◆ **Aim of the task**:
Turn the lines of text starting with the line containing "NÄYTÄ KAIKKI REFERENSSIHANKKEET" and ending with the line containing "Lisää yrityksesi Rakennusfaktaan" into a JSON list of strings, one string per line, leaving out blank lines.

◆ **The data**:
•••

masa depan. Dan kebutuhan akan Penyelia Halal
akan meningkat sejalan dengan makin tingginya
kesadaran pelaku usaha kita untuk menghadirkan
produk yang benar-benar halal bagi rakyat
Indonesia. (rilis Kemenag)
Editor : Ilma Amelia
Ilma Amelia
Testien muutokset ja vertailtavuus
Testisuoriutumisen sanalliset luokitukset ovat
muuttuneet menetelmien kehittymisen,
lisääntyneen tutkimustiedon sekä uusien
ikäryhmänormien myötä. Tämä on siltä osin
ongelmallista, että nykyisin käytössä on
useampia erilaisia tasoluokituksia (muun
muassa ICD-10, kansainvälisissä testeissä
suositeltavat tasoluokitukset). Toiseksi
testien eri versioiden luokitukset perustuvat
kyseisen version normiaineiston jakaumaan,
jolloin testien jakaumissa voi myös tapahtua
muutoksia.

•••

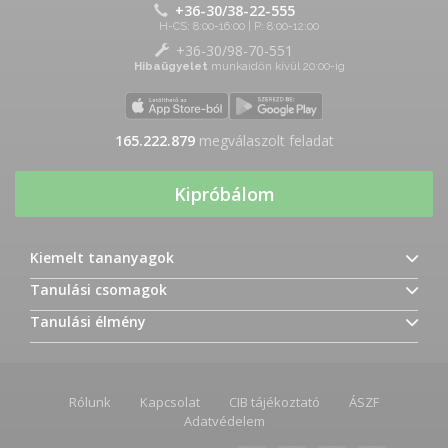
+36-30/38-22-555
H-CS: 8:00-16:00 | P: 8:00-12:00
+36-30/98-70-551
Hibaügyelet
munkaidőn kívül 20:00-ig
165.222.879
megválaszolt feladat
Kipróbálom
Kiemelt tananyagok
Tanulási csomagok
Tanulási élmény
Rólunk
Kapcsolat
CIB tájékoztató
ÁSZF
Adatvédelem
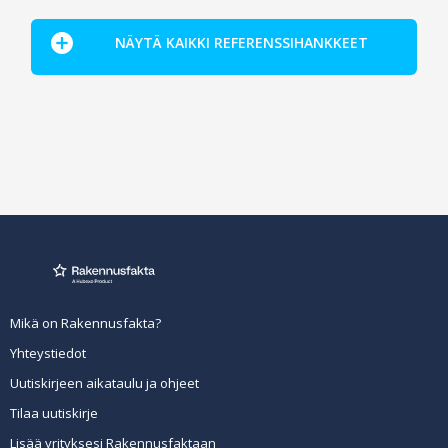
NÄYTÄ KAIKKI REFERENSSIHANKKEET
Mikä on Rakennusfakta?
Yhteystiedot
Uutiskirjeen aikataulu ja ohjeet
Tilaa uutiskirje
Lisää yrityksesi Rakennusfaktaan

•••

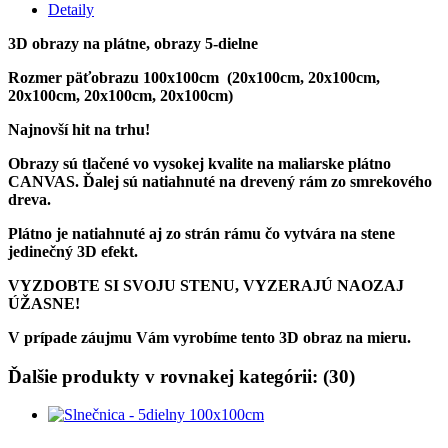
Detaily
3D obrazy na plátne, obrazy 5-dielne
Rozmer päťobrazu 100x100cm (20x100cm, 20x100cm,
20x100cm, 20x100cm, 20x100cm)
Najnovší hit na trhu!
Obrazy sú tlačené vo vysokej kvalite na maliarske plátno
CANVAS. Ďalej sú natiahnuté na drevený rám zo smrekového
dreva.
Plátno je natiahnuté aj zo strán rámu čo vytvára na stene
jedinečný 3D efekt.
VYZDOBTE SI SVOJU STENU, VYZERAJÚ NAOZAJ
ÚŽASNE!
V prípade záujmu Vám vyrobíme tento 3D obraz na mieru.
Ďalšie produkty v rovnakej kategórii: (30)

•••

◆ **Response**:
[
  "NÄYTÄ KAIKKI REFERENSSIHANKKEET",
  "Mikä on Rakennusfakta?",
  "Yhteystiedot",
  "Uutiskirjeen aikataulu ja ohjeet",
  "Tilaa uutiskirje",
  "Lisää yrityksesi Rakennusfaktaan"
]